This summer I reread Dietrich Bonhoeffer's Letters and Papers from Prison in Fortress Press's extra­ordinary new edition of his collected works. Letters and Papers remains almost endlessly suggestive and stimulating theologically. But in this reading I noticed how often the imprisoned Luth­eran pastor mentioned tobacco. There are, in fact, no fewer than 20 entries in the index under "Smoking."

"I am very grateful for any smoking supplies," Bonhoef­fer mentions in one letter. In another he adds his "special thanks for the smoking supplies and to all the kind donors of cigarettes," and elsewhere he offers gratitude for "cookies, peaches, and cigarettes."

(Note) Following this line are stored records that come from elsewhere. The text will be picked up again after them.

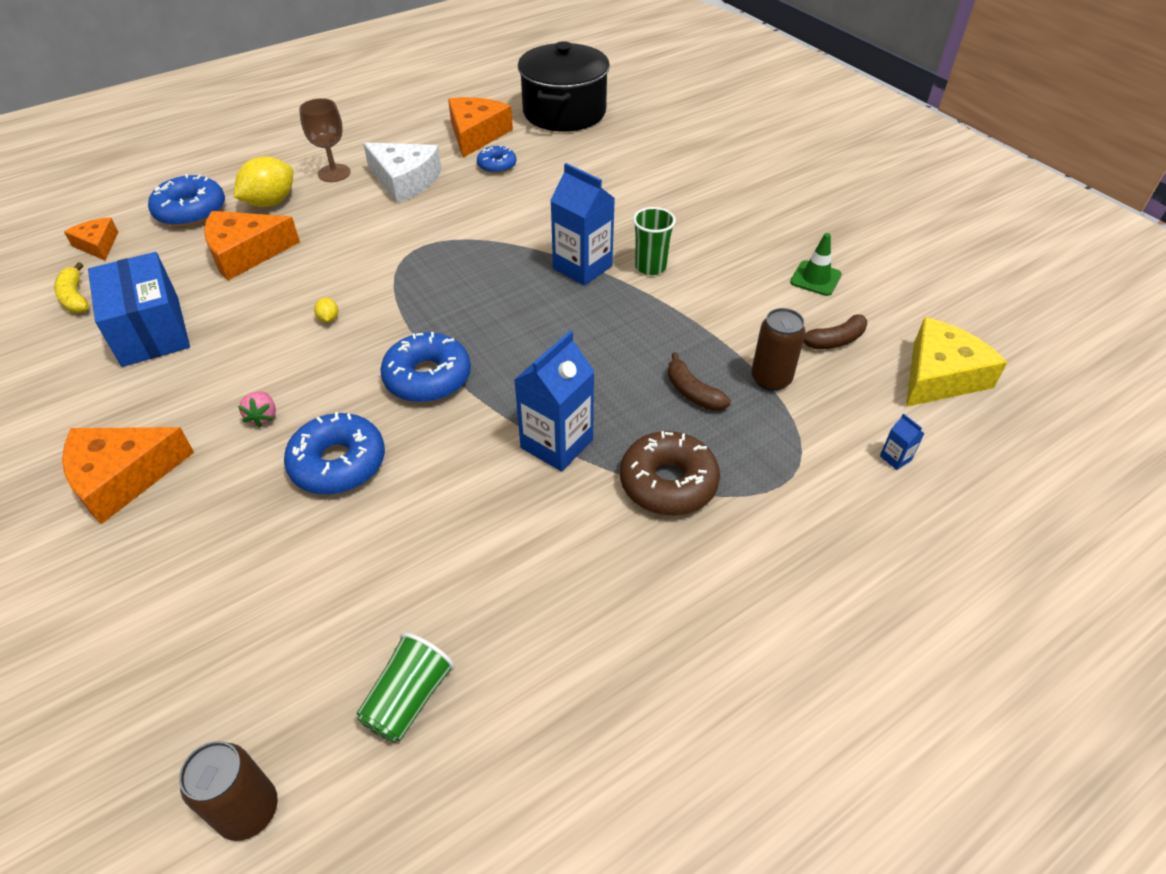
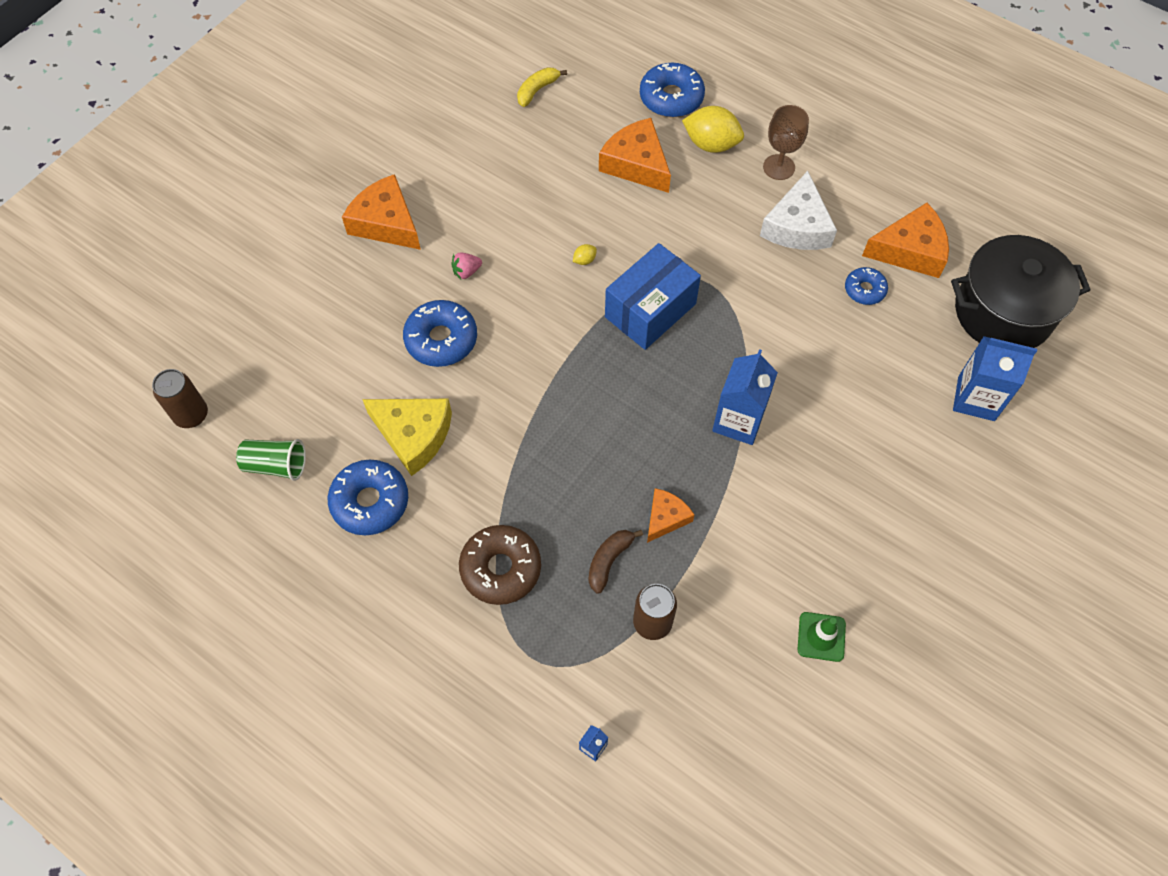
camera: 70 degrees right, 15 degrees up
orange cheese [64,217,118,260] -> orange cheese moved to [647,488,694,543]
blue box [88,252,190,367] -> blue box moved to [605,243,701,350]
blue donut [380,332,471,403] -> blue donut moved to [328,459,408,535]
blue carton [514,331,595,472] -> blue carton moved to [953,336,1037,421]
green cup [633,207,676,275] -> none
brown banana [803,314,867,349] -> none
yellow cheese [906,317,1008,407] -> yellow cheese moved to [362,399,452,476]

Bonhoeffer often re­inforces his gratitude with superlatives and exclamation points. "Maria's and Mother's cigarettes were magnificent," he writes. "I thank Anna very much for the cigarettes." And: "I thank you very much for everything, also for the cigars and cigarettes from your trip!" He praises a Wolf cigar for its "magical fragrance" and on another occasion declares, "I've lit the big cigar and am enjoying it immensely—thanks very much!" When his dear friend Eber­hard Bethge delivers a cigar sent by Karl Barth, Bon­hoeffer finds it so fine that he staggers at its "truly im­probable reality."